Our friend Z came over - he's very tall, which makes him useful for this sort of thing - and we got our succah out of our landlady's garage - moving aside ancient bicycles and so on - and the three of us built it. Okay, I mostly commented until I found something I could do, but watching them was fun.
To recap, a succah, a tabernacle, is a structure that has four walls made of pretty much any materials, so long as they are complete walls (doors and windows as necessary, and a roof made of wood or bamboo or some other similar material such that the stars would be visible through it and rain can come through.
Also, it cannot be under a tree or another structure (like a solid roof or a canopy or the balcony for the apartment above.) It must be completely open to the sky. During the week of Sukkot, the Festival of Tabernacles, one is supposed to "dwell" there. And, yes, there are people who sleep in their sukkot. But mostly, it means that one must eat there - at least the men, and at least the festive meals and meals with bread or crackers. When it's not raining. Cannot eat there in the rain. Some people put tarps or even elaborate covers on pulleys over their sukkot when it rains, but that doesn't make them livable. It makes them illegal (which these people know. They're just protecting their furniture, decorations and roofing material.)
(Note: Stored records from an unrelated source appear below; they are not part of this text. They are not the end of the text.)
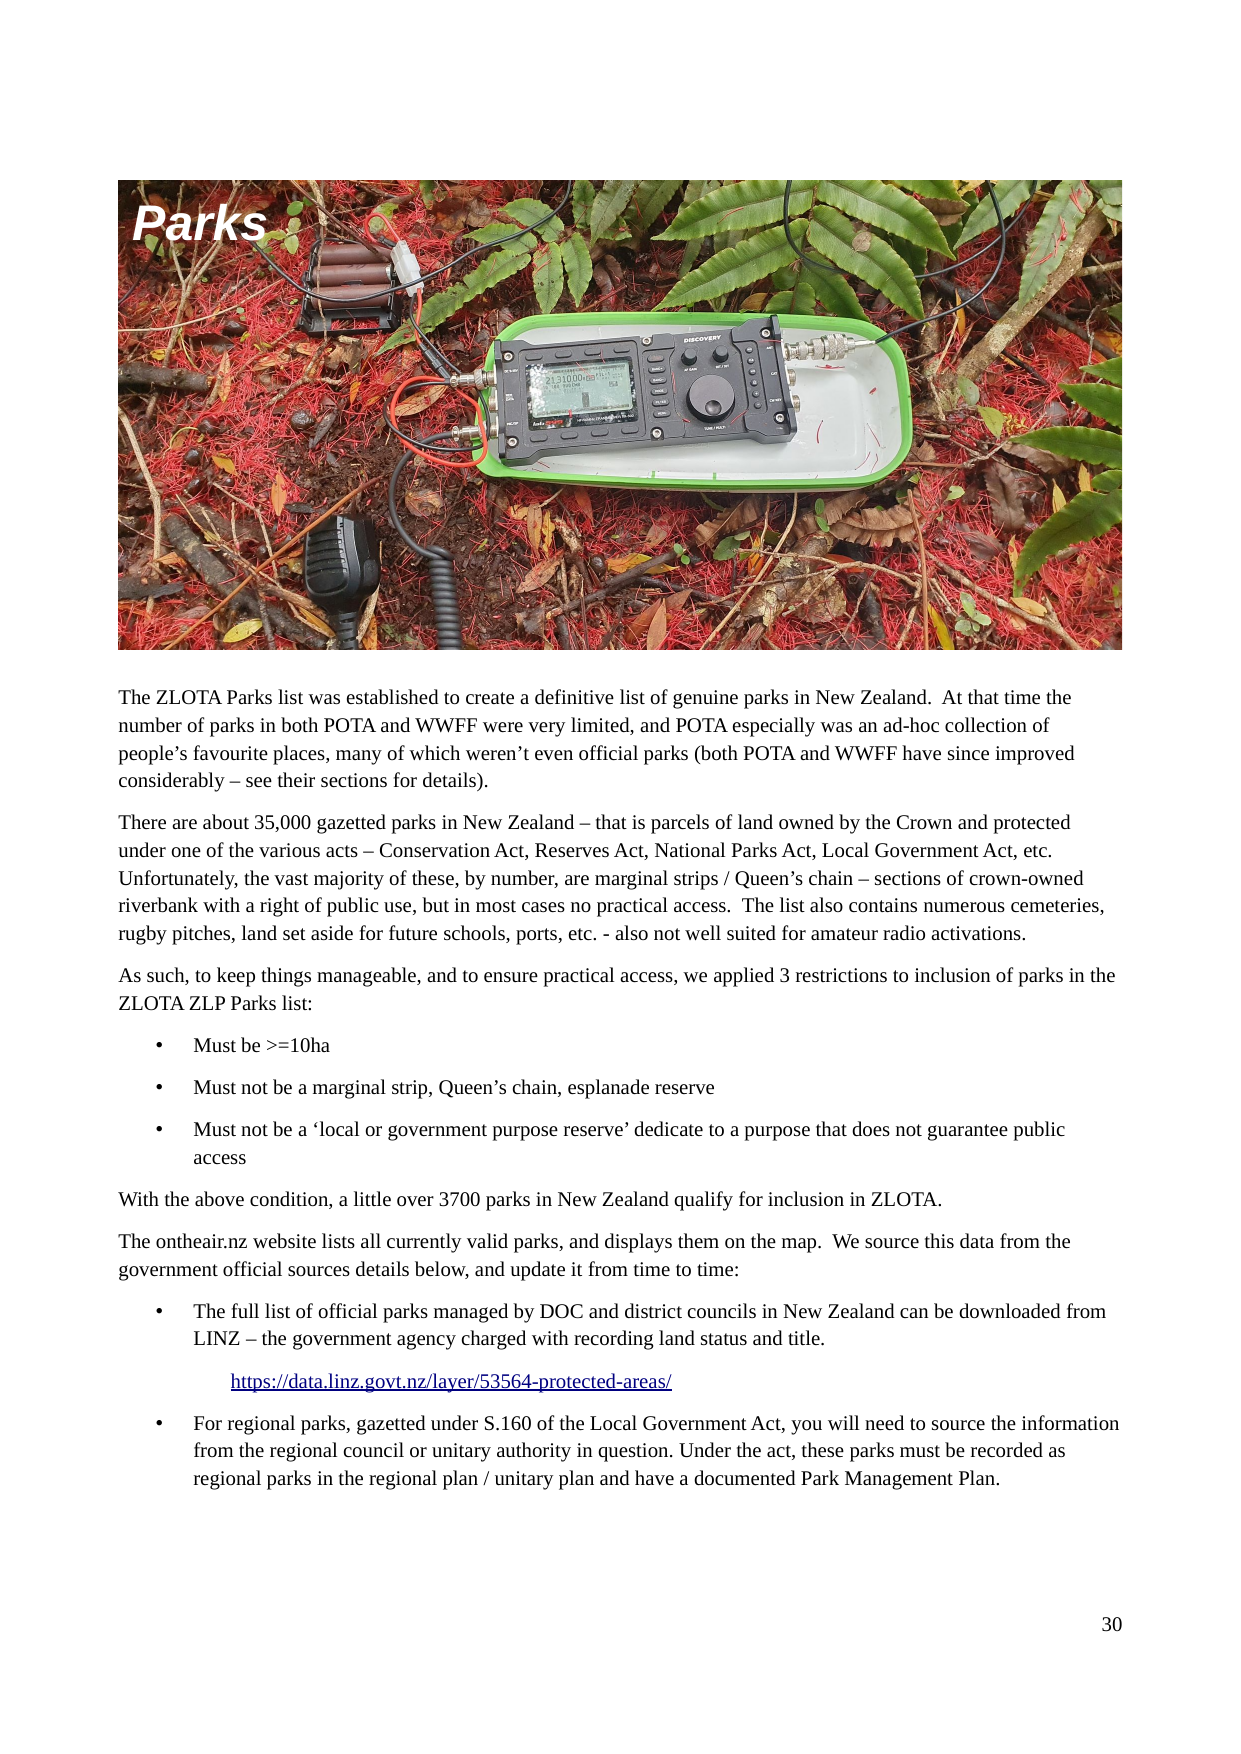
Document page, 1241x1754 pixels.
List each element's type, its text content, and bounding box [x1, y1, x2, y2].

list Must be >=10ha [156, 1033, 1122, 1057]
list Must not be a ‘local or government purpose reserve’ dedicate to a purpose that does not guarantee public access [156, 1117, 1122, 1169]
text As such, to keep things manageable, and to ensure practical access, we applied 3 restrictions to inclusion of parks in the ZLOTA ZLP Parks list: [118, 963, 1122, 1014]
list Must not be a marginal strip, Queen’s chain, esplanade reserve [156, 1075, 1122, 1099]
list The full list of official parks managed by DOC and district councils in New Zealand can be downloaded from LINZ – the government agency charged with recording land status and title. [156, 1299, 1122, 1350]
list https://data.linz.govt.nz/layer/53564-protected-areas/ [195, 1368, 1122, 1393]
text The ZLOTA Parks list was established to create a definitive list of genuine parks in New Zealand. At that time the number of parks in both POTA and WWFF were very limited, and POTA especially was an ad-hoc collection of people’s favourite places, many of which weren’t even official parks (both POTA and WWFF have since improved considerably – see their sections for details). [118, 685, 1122, 792]
list For regional parks, gazetted under S.160 of the Local Government Act, you will need to source the information from the regional council or unitary authority in question. Under the act, these parks must be recorded as regional parks in the regional plan / unitary plan and have a documented Park Management Plan. [156, 1411, 1122, 1490]
picture [118, 180, 1123, 650]
text With the above condition, a little over 3700 parks in New Zealand qualify for inclusion in ZLOTA. [118, 1187, 1122, 1211]
text The ontheair.nz website lists all currently valid parks, and displays them on the map. We source this data from the government official sources details below, and update it from time to time: [118, 1229, 1122, 1281]
text There are about 35,000 gazetted parks in New Zealand – that is parcels of land owned by the Crown and protected under one of the various acts – Conservation Act, Reserves Act, National Parks Act, Local Government Act, etc. Unfortunately, the vast majority of these, by number, are marginal strips / Queen’s chain – sections of crown-owned riverbank with a right of public use, but in most cases no practical access. The list also contains numerous cemeteries, rugby pitches, land set aside for future schools, ports, etc. - also not well suited for amateur radio activations. [118, 810, 1122, 945]
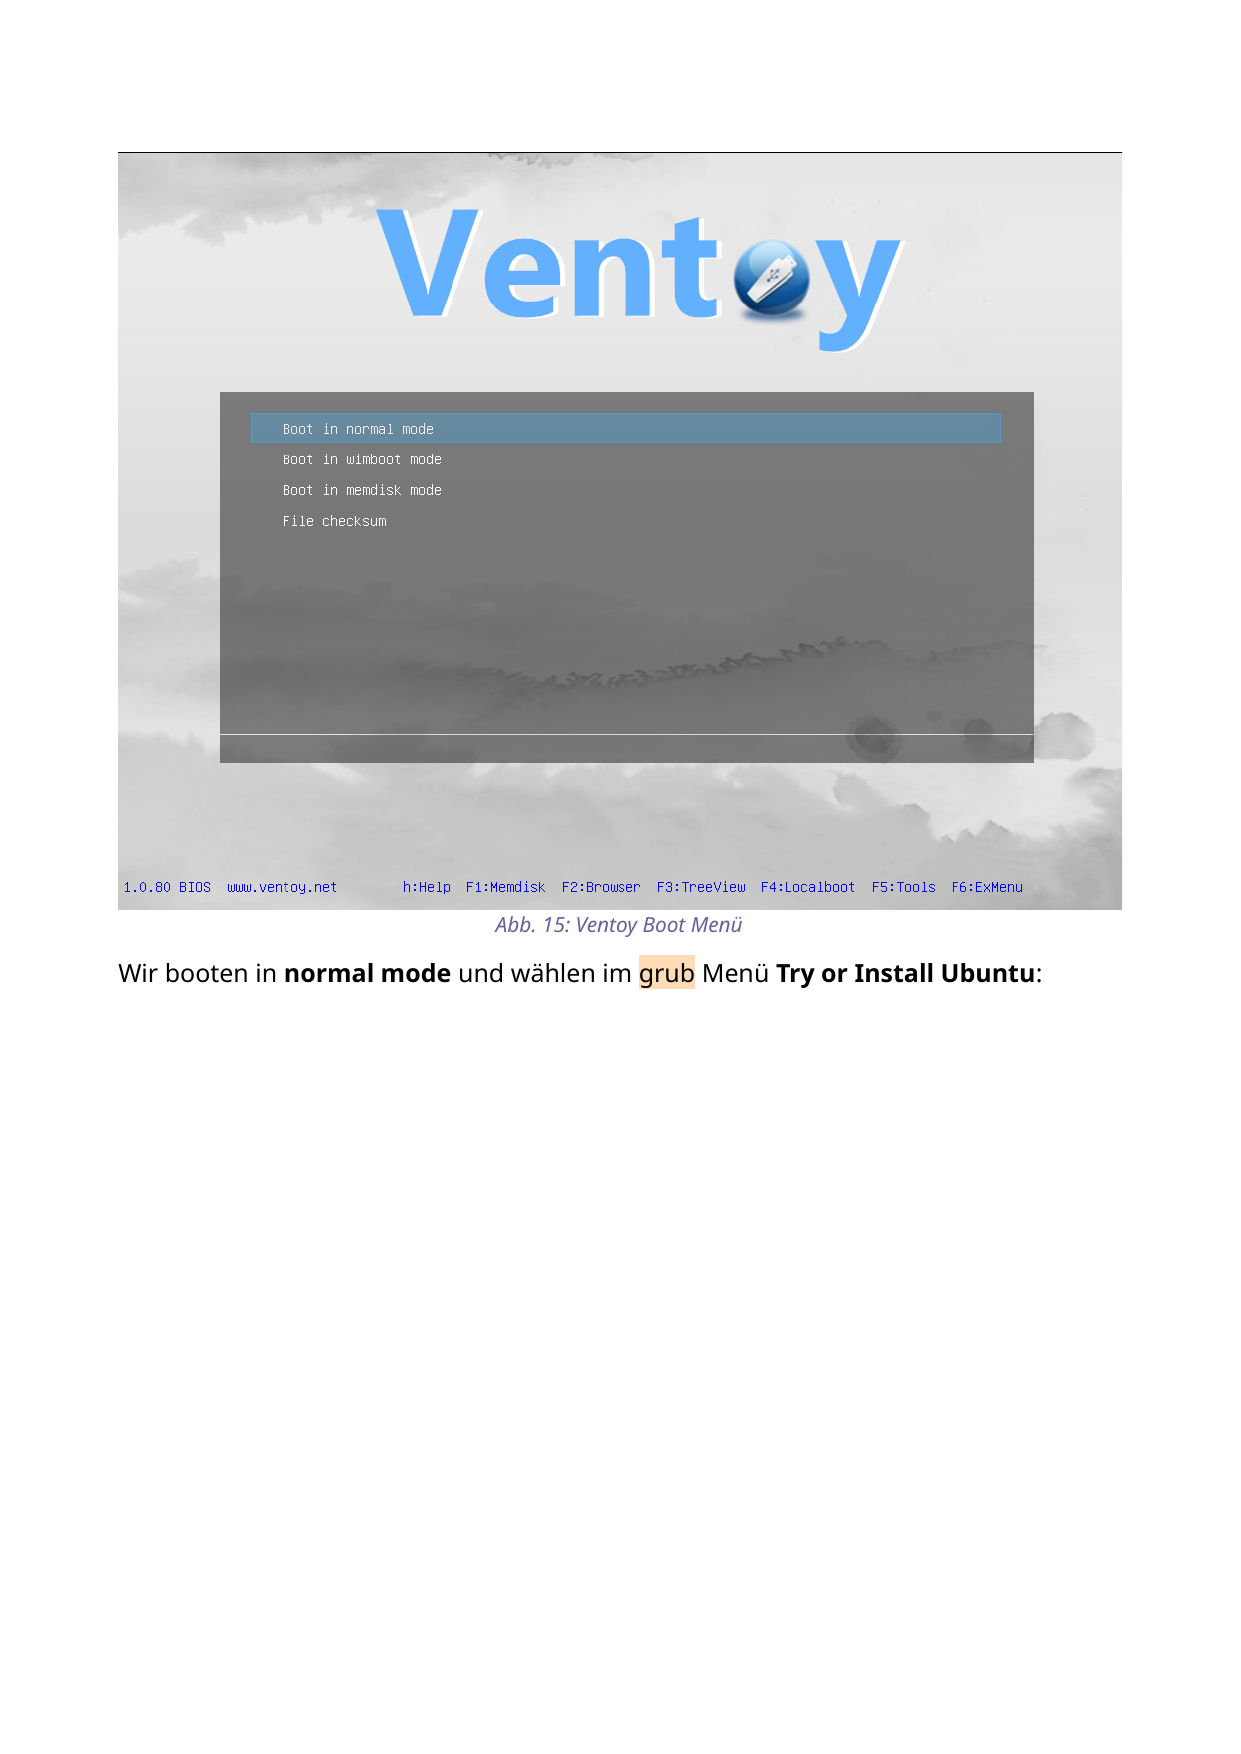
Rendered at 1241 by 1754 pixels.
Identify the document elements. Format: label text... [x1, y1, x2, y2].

text Abb. 15: Ventoy Boot Menü [118, 910, 1122, 938]
picture [118, 152, 1123, 910]
text [118, 127, 1122, 152]
text Wir booten in normal mode und wählen im grub Menü Try or Install Ubuntu: [118, 938, 1122, 989]
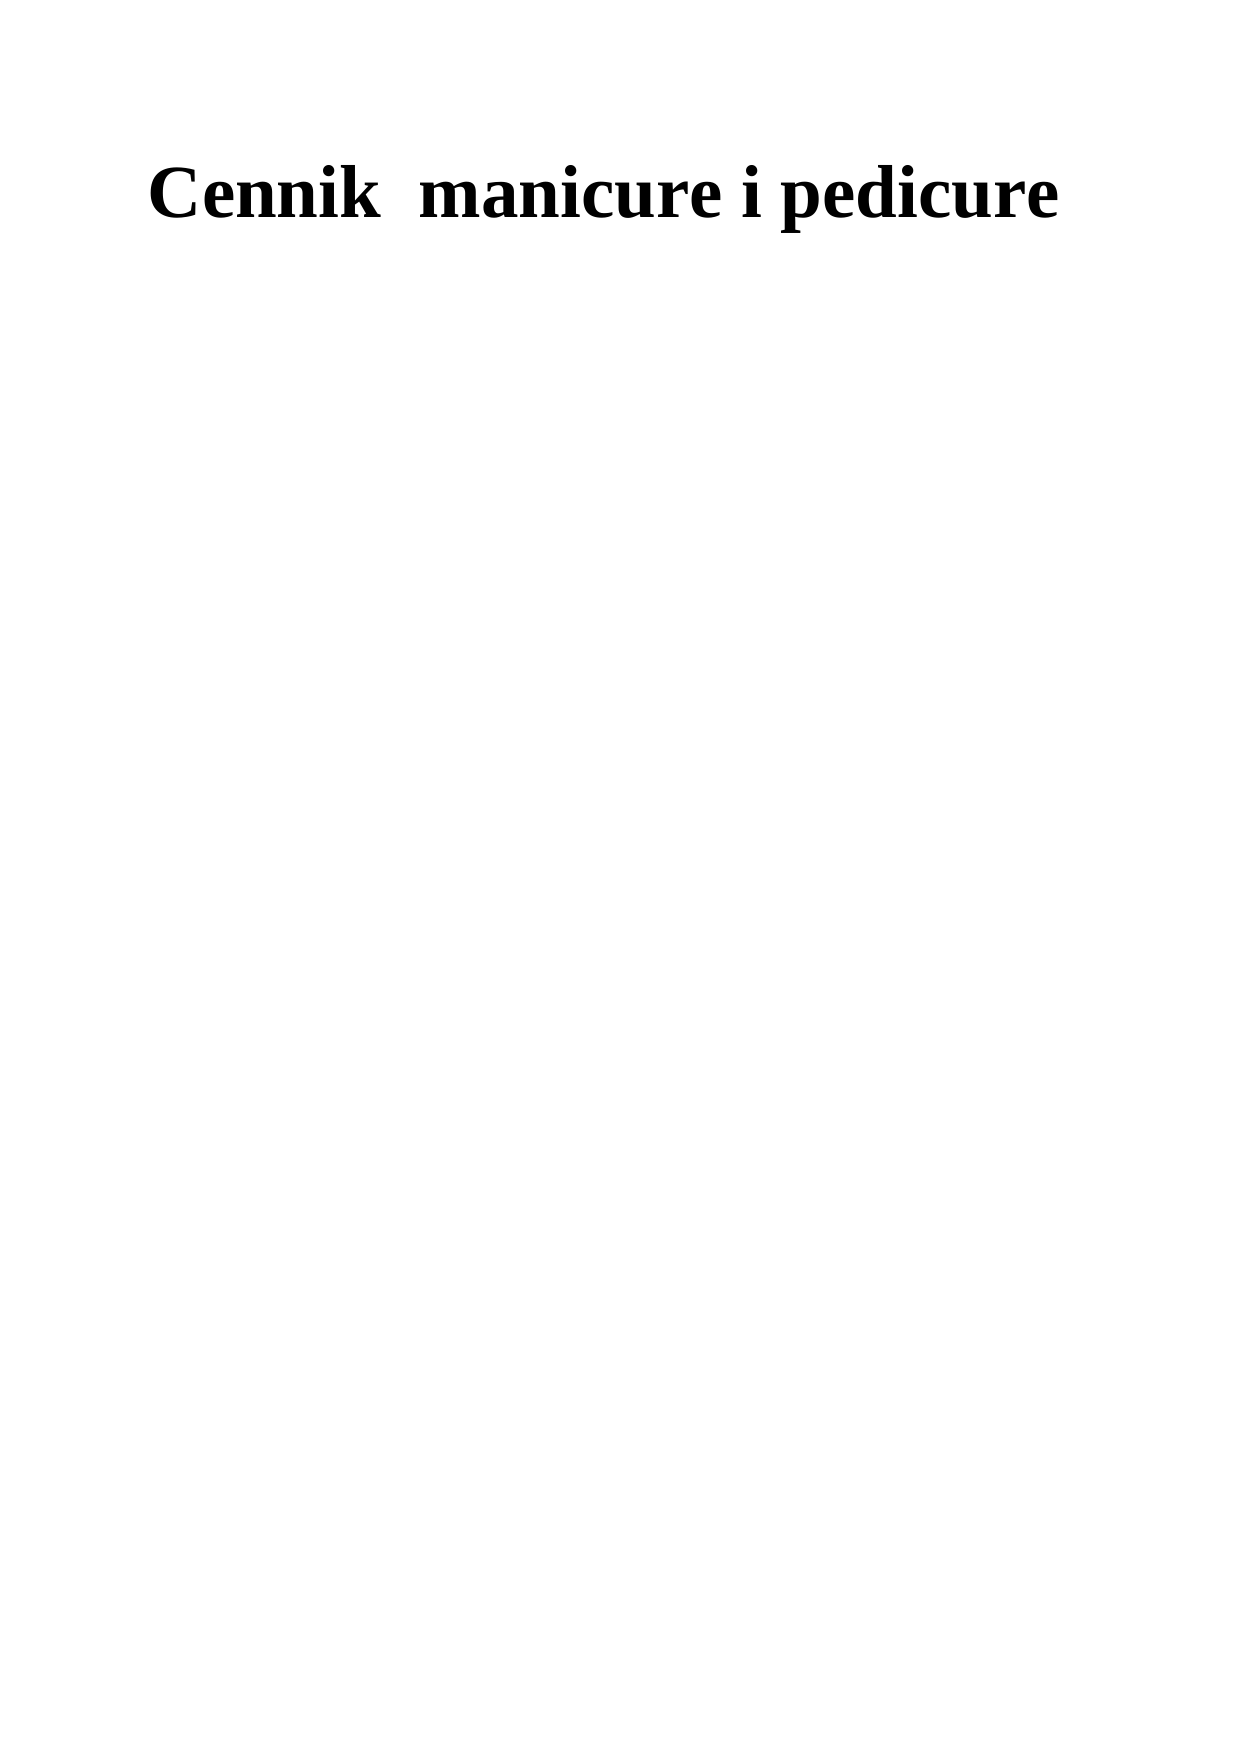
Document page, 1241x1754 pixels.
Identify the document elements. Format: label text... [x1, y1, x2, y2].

text Cennik manicure i pedicure [148, 148, 1093, 234]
It's late this year. I predict we'll be eating in coats by the end.
And my neighborhood looks like a shanty town - sukkot are springing up everywhere - in front yards and back yards and side yards, on balconies and terraces and rooftops and sidewalks, and on driveways. Many are designed to attach to house walls (perfectly legal), or to incorporate a door to facilitate food serving. This is especially useful on Shabbat so as to avoid carrying in a public place. Last year, we had Shabbat dinner with friends who could not use their side door, so they built their succah by their bedroom and shuttled food through the windows. As we A. hold by the local eruv and B. believe that the fences and gates on our property comprise a kosher eruv by themselves, we are not concerned.
And they're made of boards, or fiberglass panels, or canvas and pipes, or canvas and wooden poles, or old doors, or paneling, or, like ours, out of nylon tenting and metal poles, and they use bamboo poles or cedar branches or reed mats (us, again), as the schach, the roofing material. And inside, they're decorated. We use prefab decorations that came with the succah, but people with kids have the best - things their kids made in school. Paper chains, laminated crayon drawings, little posters, papier mache. Whatever.
Jonathan bought a couple of bunches of plastic grapes from the sons of a friend of ours, to help support their yeshiva. Because the street vendors are out, selling decorations and selling the Four Species - Citrons, and palm, willow and myrtle branches. Every man over thirteen should have them, and while most women just borrow their husband's or sons', some of us have our own. :) I always do. And if a man doesn't, he can borrow from someone else.
Citrons smell like heaven.
So, ours is a prefab succah. Metal poles that lock together and a nylon tent that ties and velcros around the four sides, and a reed mat resting on two wooden twobyfours. It came with three, but we gave one away. It took forty minutes for the two men, plus me doing extra velcros. I like the engineering - twelve of the poles make a cube, and then there are three more to stablize it around three sides, leaving one long side of the 6x8' structure open. Once it's together, it's very stable. And the only tools needed were a chair to stand on and a rubber mallet. And it's big enough for a small table and four chairs and a tv table, so we can have two guests.
And then I invited Z to dinner, and made a green bean-portobello mushroom-tofu stirfry.